Artiste pluridisciplinaire écossais, Douglas Gordon refuse le choix d’un médium unique. Au contraire, c’est à travers la vidéo, le dessin, la sculpture et l’installation qu’il explore les moindres recoins de la condition humaine, ainsi que les tensions qui régissent le monde contemporain.

1993 : Création de 24 Hour Psycho
Alors jeune artiste, Douglas Gordon s’inspire de l’un des monuments signés Alfred Hitchcock pour frapper un grand coup. Version (très) ralentie du classique Psycho, son film propose deux images par seconde au lieu de vingt-quatre afin de créer un film d’une journée entière. Une façon pour l’artiste de proposer un nouveau regard sur une œuvre emblématique du 7ème art, devenue presque archétypale à force d’être plagiée, découpée, citée. Projeté dans divers espaces d’exposition, parmi lesquels le MoMA en 2006, le 24 Hour Psycho propose une réflexion sur le temps, mais aussi sur la frustration à une époque où, déjà, l’homme cherchait une forme de divertissement immédiate.

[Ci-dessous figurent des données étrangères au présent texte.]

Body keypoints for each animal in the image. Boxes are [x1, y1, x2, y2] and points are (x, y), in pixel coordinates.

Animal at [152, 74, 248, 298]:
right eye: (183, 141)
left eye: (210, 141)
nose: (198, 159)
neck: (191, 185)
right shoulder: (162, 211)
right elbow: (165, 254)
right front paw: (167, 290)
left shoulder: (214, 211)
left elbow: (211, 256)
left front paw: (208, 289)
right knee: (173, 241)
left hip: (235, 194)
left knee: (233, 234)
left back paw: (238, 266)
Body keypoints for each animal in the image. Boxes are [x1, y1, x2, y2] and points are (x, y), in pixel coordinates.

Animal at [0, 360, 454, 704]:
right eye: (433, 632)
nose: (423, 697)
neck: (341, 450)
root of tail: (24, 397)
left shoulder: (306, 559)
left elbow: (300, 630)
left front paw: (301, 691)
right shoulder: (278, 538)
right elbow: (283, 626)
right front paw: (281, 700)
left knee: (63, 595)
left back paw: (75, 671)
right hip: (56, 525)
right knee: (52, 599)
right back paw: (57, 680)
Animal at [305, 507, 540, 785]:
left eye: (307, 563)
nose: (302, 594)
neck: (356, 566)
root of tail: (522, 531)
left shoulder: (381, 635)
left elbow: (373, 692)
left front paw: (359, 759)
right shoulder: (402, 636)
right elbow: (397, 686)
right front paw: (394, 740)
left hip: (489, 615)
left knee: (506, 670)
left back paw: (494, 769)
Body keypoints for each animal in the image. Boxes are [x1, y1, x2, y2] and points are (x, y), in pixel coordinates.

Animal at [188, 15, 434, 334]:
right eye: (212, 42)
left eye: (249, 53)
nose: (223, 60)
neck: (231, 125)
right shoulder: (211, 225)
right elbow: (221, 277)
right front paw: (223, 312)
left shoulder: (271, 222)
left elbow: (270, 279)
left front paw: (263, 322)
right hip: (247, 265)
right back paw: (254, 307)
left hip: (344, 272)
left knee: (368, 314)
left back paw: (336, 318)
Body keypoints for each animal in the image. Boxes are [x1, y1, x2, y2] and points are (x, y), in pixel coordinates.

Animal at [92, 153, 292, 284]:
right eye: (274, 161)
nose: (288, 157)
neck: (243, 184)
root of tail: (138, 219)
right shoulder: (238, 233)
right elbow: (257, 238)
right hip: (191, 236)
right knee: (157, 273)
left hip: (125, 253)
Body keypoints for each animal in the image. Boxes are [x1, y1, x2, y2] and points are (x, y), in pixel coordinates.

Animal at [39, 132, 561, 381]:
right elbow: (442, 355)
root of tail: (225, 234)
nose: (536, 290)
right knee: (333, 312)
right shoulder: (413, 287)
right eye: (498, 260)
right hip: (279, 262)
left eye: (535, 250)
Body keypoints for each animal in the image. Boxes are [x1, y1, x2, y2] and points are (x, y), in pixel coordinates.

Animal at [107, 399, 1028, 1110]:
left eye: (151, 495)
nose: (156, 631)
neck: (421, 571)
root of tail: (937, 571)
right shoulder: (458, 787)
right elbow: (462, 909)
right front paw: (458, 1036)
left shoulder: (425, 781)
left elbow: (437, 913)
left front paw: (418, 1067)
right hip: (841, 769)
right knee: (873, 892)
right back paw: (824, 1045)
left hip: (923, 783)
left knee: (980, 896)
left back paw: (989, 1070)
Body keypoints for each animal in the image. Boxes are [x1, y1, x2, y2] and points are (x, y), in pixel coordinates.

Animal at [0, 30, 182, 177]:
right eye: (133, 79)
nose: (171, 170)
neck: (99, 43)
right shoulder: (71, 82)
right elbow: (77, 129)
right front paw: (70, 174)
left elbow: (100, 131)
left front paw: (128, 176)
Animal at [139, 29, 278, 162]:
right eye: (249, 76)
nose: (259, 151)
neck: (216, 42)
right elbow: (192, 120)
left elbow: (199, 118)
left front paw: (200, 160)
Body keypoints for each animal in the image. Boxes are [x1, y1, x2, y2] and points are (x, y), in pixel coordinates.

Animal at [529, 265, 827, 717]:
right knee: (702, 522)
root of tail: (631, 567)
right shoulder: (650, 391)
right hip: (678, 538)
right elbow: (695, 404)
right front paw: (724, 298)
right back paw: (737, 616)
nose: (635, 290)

1996 : Obtention du Turner Prize
En 1996, Douglas Gordon devient le premier artiste vidéo à remporter la prestigieuse récompense, symbole de l’acceptation progressive des médias audiovisuels – et leur portée créative indéniable – au sein du monde de l’art contemporain. Pour le journaliste Richard Dorment du Daily Telegraph, la nomination de Douglas Gordon est à cet effet plutôt évidente : « Le fait que Douglas Gordon, le lauréat, réalise des installations vidéo spectaculaires qui s’inspirent du cinéma, de la littérature et de la psychologie est symptomatique de l’évolution de l’art britannique… Je ne vois pas comment un peintre aurait pu avoir la moindre chance », clamait-t-il peu après la remise du prix.

2000 : Coréalisation de Vicinato II avec Philippe Parreno
Vicinato II, de Douglas Gordon et Philippe Parreno, prolonge le dialogue amorcé avec Vicinato, un film collaboratif qui explore la création artistique à travers le dialogue. En transformant une conversation d’artistes de la fin des années 1990 en matière cinématographique, le film, tourné en couleur et porté par quatre acteurs, explore la création collective tout en brouillant les frontières entre documentaire, fiction et performance. Ou comment faire de la parole un véritable espace de création.

2008 : Rétrospective au MoMA
Consacrée à la carrière de Douglas Gordon, Douglas Gordon : Timeline est la première rétrospective d’envergure consacrée au travail de l’artiste écossais, laquelle avait pour intention d’explorer son obsession pour le temps, le cinéma et la mémoire. En 2008, l’exposition mettait ainsi en lumière ses expérimentations majeures (dont 24 Hour Psycho, évidemment) et révélait la manière dont Douglas Gordon prend plaisir à détourner les codes narratifs pour invalider nos repères visuels et sonores.

2025 : Rétrospective au MAXXI
Présentée au MAXXI, à Rome, Douglas Gordon : Pretty much every film and video work from about 1992 until now’ish… prend la forme d’une installation immersive XXL de presque toute la production en film et vidéo de l’artiste depuis 1992. Conçue comme un dispositif d’archive visuelle et sonore, l’exposition rassemble des écrans montrant simultanément plusieurs œuvres (certaines avec audio, d’autres sans) et instaure une dynamique de tension entre la répétition, le ralentissement, le jeu de miroir et le décalage. Une véritable mise en lumière de la méthode de Douglas Gordon, que l’on serait tenté de résumer ainsi : détourner, fragmenter, recomposer l’image pour interroger la mémoire, le temps et l’absurdité humaine.